◆ BRIEF
Return every line of the entries below that contains the string "schedule", matching case exactly.

DATASET EXTRACT Block Start

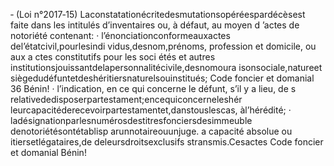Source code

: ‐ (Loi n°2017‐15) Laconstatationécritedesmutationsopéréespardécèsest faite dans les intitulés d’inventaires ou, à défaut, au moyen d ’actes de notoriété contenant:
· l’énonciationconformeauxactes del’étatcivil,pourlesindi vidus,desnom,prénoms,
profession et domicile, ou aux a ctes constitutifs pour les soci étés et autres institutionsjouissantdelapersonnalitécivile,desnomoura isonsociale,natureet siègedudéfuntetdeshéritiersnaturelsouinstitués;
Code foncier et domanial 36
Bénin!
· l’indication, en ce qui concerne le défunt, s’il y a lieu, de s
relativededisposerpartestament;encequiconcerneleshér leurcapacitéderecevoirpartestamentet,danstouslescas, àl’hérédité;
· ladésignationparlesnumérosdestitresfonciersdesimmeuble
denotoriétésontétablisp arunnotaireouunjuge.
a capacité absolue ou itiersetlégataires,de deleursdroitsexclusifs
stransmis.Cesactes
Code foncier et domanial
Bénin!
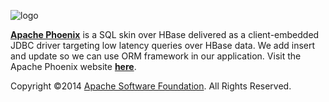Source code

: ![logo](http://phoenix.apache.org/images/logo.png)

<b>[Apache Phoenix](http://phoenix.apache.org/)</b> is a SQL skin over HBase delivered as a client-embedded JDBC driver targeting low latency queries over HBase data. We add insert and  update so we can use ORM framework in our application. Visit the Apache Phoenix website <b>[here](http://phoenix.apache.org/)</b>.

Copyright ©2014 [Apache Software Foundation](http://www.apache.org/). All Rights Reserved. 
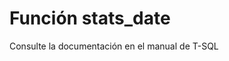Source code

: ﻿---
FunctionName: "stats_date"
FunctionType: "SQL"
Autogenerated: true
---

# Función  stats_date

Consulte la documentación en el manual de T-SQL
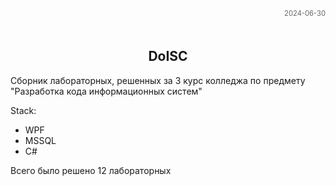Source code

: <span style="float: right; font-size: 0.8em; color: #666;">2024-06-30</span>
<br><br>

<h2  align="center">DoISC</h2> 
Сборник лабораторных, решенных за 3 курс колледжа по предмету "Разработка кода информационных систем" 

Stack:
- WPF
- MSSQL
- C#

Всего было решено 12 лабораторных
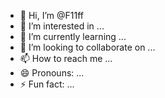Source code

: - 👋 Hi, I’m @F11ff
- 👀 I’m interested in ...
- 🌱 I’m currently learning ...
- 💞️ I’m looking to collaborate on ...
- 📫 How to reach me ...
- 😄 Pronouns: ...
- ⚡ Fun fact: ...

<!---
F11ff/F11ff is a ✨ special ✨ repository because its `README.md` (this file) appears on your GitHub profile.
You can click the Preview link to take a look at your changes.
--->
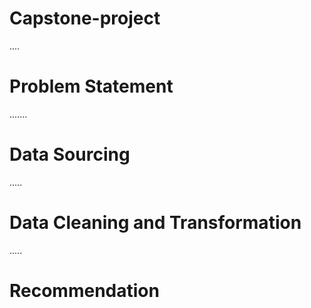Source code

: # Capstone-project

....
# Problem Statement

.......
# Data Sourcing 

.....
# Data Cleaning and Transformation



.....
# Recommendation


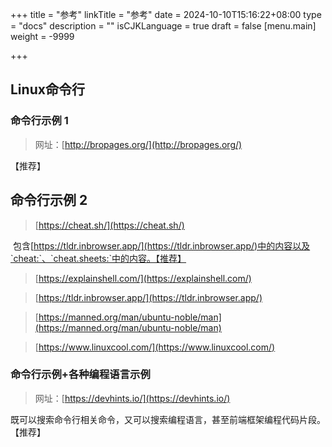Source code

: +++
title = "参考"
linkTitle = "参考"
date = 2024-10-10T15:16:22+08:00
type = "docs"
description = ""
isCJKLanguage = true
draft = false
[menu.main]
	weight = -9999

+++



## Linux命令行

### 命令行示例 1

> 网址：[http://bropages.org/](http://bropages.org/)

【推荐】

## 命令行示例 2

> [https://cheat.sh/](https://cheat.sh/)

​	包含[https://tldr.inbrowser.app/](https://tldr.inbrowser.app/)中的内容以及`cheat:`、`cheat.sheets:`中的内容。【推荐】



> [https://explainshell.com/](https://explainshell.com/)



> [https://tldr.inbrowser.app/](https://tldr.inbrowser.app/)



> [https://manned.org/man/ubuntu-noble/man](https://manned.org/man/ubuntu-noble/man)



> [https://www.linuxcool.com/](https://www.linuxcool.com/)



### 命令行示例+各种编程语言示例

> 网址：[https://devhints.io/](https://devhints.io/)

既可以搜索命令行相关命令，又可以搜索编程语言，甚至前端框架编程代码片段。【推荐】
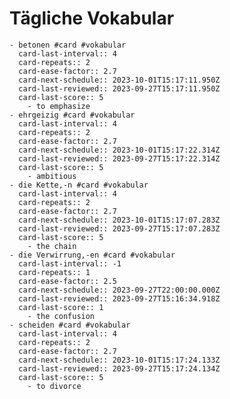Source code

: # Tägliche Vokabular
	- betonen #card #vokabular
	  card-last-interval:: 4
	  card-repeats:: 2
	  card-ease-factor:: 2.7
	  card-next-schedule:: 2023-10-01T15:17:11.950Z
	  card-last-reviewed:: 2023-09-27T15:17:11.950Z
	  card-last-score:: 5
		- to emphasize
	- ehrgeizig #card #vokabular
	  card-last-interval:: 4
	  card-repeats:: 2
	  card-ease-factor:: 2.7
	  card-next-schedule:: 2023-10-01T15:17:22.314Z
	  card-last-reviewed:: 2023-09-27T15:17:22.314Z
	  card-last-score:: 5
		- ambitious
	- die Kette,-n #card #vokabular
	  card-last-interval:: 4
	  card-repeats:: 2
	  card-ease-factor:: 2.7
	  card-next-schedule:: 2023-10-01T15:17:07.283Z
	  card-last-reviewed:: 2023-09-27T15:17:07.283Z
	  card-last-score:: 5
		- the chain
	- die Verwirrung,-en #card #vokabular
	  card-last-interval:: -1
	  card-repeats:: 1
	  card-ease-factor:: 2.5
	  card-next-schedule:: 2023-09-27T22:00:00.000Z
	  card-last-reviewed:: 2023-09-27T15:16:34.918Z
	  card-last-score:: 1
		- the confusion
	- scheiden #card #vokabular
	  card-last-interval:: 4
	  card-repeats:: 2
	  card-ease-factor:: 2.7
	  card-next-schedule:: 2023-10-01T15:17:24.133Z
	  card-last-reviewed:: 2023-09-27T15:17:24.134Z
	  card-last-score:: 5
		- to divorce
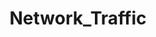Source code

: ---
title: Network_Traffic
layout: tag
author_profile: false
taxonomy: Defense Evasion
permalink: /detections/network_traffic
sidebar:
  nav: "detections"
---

DATASET EXTRACT Block End

◆ SOLUTION FOR THIS EXERCISE
	  card-next-schedule:: 2023-10-01T15:17:11.950Z
	  card-next-schedule:: 2023-10-01T15:17:22.314Z
	  card-next-schedule:: 2023-10-01T15:17:07.283Z
	  card-next-schedule:: 2023-09-27T22:00:00.000Z
	  card-next-schedule:: 2023-10-01T15:17:24.133Z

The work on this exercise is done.